**AIM OF THE TASK**
Copy out every line from the row that contains "right hip: (407, 270, -5)" through the end of the rows, including the descriptive headers and the "Person at" lines. Increase each number in the keypoint triples (x, y, and depth alike) by 77, and leave all other lines unchanged.
═══ EXTRACTED MATERIAL
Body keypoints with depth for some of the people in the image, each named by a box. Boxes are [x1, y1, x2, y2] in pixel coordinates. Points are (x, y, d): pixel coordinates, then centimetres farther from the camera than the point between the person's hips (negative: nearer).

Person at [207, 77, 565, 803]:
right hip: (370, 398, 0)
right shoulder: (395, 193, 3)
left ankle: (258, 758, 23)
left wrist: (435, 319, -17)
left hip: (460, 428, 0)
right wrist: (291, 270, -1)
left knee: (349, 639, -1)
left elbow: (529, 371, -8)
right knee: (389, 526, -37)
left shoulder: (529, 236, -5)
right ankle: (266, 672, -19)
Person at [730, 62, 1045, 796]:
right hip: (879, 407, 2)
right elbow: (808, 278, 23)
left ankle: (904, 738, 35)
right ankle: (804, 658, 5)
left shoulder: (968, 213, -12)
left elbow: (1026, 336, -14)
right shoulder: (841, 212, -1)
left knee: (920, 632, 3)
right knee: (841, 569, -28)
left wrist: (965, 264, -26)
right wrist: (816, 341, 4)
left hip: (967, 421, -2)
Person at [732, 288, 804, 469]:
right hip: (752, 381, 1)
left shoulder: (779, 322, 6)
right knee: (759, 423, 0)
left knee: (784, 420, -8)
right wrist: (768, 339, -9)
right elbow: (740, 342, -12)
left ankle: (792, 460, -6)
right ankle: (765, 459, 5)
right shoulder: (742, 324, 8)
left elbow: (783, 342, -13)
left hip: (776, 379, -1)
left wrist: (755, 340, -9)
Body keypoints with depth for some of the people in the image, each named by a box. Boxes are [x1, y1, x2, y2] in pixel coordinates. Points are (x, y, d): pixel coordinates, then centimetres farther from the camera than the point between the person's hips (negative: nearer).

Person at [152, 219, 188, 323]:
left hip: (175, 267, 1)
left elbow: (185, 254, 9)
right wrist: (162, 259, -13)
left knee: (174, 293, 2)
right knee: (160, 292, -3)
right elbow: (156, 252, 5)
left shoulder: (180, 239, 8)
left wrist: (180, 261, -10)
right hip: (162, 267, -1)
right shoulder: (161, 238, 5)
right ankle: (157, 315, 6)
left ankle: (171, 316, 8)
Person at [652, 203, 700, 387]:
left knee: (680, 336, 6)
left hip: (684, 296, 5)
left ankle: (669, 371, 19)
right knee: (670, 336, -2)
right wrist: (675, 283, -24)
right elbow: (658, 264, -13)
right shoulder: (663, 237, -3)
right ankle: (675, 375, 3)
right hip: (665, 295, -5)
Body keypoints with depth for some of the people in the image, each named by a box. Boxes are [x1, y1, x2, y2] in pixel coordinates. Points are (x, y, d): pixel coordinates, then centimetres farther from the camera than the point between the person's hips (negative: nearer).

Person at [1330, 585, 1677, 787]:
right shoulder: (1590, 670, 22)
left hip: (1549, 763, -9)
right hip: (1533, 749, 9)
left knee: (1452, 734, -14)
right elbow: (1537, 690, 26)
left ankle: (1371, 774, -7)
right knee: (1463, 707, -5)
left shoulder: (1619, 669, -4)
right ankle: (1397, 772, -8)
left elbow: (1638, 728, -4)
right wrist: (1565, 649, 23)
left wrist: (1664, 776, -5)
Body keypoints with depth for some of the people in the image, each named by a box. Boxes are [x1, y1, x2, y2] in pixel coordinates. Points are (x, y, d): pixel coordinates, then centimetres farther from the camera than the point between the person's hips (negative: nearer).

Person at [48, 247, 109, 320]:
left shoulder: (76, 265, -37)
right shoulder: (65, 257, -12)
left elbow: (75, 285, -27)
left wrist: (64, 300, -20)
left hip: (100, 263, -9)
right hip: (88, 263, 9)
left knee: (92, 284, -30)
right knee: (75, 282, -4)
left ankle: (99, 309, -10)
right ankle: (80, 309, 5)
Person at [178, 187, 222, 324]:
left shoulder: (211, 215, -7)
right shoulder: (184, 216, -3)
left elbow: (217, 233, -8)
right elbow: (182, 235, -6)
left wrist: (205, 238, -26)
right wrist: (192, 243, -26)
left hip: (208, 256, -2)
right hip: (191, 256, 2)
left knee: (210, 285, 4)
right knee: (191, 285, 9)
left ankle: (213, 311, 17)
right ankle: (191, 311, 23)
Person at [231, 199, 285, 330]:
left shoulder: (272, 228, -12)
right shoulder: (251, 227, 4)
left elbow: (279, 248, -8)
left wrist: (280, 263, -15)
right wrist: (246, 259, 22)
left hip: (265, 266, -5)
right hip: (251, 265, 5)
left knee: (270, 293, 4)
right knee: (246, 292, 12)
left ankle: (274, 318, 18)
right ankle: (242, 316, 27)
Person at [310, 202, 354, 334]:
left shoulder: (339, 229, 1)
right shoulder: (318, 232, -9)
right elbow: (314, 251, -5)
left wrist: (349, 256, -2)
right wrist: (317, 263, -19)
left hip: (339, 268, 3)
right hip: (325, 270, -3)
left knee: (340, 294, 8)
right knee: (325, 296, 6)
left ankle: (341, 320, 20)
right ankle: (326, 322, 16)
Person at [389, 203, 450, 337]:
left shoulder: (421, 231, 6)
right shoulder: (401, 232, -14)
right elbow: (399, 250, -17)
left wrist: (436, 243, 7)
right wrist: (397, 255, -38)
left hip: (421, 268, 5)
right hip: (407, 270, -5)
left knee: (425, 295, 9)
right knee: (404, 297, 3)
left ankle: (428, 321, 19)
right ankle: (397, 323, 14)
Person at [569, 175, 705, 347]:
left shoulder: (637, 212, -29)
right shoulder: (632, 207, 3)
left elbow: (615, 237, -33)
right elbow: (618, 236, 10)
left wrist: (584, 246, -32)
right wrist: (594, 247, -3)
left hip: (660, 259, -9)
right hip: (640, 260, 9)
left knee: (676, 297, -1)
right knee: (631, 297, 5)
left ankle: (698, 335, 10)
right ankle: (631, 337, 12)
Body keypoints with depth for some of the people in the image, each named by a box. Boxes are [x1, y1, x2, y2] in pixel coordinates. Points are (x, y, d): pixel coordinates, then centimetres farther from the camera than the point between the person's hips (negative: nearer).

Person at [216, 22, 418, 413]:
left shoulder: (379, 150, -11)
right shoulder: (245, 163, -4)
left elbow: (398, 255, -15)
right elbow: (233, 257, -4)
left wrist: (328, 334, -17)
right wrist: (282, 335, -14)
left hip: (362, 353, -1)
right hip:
══════
**RESULT**
right hip: (484, 347, 72)
left knee: (502, 372, 86)
right knee: (481, 374, 80)
left ankle: (505, 398, 96)
right ankle: (474, 400, 91)
Person at [569, 175, 705, 347]:
left shoulder: (714, 289, 48)
right shoulder: (709, 284, 80)
left elbow: (692, 314, 44)
right elbow: (695, 313, 87)
left wrist: (661, 323, 45)
right wrist: (671, 324, 74)
left hip: (737, 336, 68)
right hip: (717, 337, 86)
left knee: (753, 374, 76)
right knee: (708, 374, 82)
left ankle: (775, 412, 87)
right ankle: (708, 414, 89)
Body keypoints with depth for some of the people in the image, each named by a box. Boxes are [x1, y1, x2, y2] in pixel coordinates. Points are (x, y, d): pixel coordinates, then centimetres farther from the camera than the point between the person's hips (negative: nearer).

Person at [216, 22, 418, 413]:
left shoulder: (456, 227, 66)
right shoulder: (322, 240, 73)
left elbow: (475, 332, 62)
right elbow: (310, 334, 73)
left wrist: (405, 411, 60)
right wrist: (359, 412, 63)
left hip: (439, 430, 76)
right hip:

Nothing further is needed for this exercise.